Fermentatie en cellulaire ademhaling vergelijken
Fermentatie en cellulaire ademhaling verschillen in één kritische factor: zuurstof. Cellulaire ademhaling gebruikt zuurstof in de chemische reactie die energie vrijmaakt uit voedsel. Fermentatie vindt plaats in een anaërobe of zuurstofarme omgeving. Omdat fermentatie geen zuurstof gebruikt, breekt het suikermolecuul niet volledig af en komt er dus minder energie vrij. Het fermentatieproces in cellen geeft ongeveer twee energie-eenheden vrij, terwijl cellulaire ademhaling in totaal ongeveer 38 energie-eenheden vrijgeeft.
Energie uit cellulaire ademhaling
Bij cellulaire ademhaling combineert zuurstof met suikers om energie vrij te maken. Dit proces begint in het cytoplasma en wordt voltooid in de mitochondriën. In het cytoplasma wordt één suiker opgesplitst in twee moleculen pyrodruivenzuur, waarbij twee energie-eenheden adenosinetrifosfaat of ATP vrijkomen. De twee pyrodruivenzuurmoleculen gaan de mitochondriën binnen waar elk molecuul wordt omgezet in een molecuul dat acetyl CoA wordt genoemd. De waterstofatomen van het acetyl CoA worden verwijderd in aanwezigheid van zuurstof, waarbij telkens een elektron vrijkomt, totdat er geen waterstof meer over is. Op dit punt is het acetyl-CoA afgebroken en blijven alleen koolstofdioxide en water over. Bij dit proces komen vier ATP-energie-eenheden vrij. Nu gaan de elektronen door de elektronentransportketen, waarbij uiteindelijk ongeveer 32 ATP-eenheden vrijkomen. Dus het proces van cellulaire ademhaling maakt ongeveer 38 ATP-energie-eenheden vrij van elk glucosemolecuul.
Energie uit het fermentatieproces
Wat als de cel niet genoeg zuurstof heeft voor cellulaire ademhaling? De uitdrukking "voel de verbranding" is het resultaat van deze anaërobe route.

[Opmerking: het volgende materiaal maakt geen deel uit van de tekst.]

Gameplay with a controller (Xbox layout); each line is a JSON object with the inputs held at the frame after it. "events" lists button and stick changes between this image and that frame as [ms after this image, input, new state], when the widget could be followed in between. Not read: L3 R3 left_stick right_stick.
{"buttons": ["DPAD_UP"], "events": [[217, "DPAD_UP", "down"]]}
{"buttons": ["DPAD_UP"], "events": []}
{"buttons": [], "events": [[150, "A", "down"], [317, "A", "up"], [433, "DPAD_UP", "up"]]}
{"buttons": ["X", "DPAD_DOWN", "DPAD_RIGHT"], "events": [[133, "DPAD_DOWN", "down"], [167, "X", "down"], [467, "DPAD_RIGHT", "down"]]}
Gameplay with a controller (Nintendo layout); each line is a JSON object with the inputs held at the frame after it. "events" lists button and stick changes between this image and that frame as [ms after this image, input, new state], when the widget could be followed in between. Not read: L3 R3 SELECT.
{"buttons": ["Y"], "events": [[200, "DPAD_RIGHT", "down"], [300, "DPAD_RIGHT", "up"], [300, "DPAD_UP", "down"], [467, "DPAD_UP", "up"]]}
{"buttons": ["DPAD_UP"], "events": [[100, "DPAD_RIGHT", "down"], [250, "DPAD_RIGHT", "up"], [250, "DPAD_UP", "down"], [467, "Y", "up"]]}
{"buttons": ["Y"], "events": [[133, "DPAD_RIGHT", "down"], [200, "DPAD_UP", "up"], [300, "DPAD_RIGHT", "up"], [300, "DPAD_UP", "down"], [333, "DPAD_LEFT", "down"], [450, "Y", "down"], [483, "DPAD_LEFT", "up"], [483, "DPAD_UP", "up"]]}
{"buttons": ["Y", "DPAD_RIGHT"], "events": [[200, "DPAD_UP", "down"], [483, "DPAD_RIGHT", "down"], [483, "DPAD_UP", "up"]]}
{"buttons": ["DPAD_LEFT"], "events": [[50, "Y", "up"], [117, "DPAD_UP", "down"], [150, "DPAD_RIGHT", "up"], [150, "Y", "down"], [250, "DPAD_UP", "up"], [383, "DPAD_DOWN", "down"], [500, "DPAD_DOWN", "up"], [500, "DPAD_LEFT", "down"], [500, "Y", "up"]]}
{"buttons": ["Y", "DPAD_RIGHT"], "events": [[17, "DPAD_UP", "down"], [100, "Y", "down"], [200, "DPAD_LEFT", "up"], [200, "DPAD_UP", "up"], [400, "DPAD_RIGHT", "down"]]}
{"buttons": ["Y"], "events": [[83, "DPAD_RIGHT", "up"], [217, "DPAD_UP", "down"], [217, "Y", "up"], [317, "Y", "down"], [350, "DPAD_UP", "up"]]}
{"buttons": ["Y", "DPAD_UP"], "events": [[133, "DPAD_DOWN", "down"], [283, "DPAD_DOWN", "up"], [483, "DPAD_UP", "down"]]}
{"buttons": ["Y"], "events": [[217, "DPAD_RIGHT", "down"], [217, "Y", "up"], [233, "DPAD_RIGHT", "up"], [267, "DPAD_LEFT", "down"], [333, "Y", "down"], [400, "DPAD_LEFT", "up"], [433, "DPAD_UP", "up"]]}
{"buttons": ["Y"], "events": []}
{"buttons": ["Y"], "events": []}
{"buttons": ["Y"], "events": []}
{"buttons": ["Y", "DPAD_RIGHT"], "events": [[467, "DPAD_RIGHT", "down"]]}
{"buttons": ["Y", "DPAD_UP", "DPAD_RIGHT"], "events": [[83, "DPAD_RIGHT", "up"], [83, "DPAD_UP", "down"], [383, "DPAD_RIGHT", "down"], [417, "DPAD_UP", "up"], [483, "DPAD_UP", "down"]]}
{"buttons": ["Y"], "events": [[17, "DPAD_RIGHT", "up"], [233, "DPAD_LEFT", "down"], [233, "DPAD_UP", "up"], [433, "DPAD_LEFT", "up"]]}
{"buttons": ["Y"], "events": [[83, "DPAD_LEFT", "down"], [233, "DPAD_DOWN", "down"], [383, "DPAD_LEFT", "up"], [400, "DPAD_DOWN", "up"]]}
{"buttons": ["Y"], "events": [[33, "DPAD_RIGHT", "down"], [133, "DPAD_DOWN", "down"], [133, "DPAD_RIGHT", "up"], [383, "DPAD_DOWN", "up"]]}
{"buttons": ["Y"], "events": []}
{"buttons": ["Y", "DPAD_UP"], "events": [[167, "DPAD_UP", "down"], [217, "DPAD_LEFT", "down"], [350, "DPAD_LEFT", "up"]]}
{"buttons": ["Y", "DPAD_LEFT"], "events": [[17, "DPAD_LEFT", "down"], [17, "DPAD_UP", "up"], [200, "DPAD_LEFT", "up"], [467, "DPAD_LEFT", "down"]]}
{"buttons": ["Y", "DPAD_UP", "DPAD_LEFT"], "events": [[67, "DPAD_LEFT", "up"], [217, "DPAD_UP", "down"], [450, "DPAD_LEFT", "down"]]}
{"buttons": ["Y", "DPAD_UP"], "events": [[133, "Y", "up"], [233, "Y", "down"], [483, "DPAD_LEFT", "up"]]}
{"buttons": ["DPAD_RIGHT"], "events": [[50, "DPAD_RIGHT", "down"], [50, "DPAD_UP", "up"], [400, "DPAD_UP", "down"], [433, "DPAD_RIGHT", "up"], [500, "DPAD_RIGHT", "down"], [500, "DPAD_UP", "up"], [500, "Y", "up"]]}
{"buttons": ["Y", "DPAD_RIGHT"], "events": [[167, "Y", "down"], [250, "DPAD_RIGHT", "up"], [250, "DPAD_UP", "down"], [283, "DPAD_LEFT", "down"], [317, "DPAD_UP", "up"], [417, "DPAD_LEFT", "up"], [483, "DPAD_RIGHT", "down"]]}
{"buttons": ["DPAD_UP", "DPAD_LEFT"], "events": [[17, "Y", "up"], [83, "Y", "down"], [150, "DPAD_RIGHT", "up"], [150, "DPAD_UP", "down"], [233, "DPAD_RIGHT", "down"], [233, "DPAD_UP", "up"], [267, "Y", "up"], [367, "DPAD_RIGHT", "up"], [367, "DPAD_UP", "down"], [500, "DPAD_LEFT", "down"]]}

Als het zuurstofniveau van de cel te laag is voor cellulaire ademhaling, meestal omdat de longen de zuurstofbehoefte van de cel niet kunnen bijhouden, vindt fermentatie cellulaire ademhaling plaats. In dit geval breekt het suikermolecuul alleen af in het cytoplasma van de cel, waarbij ongeveer twee ATP-energie-eenheden vrijkomen. Het afbraakproces gaat niet door in de mitochondriën. Bij deze gedeeltelijke afbraak van de glucose komt een klein beetje energie vrij zodat de cel kan blijven werken, maar de onvolledige reactie produceert melkzuur dat zich in de cel ophoopt. Deze melkzuurfermentatie veroorzaakt het brandende gevoel wanneer de spieren niet genoeg zuurstof krijgen voor cellulaire ademhaling.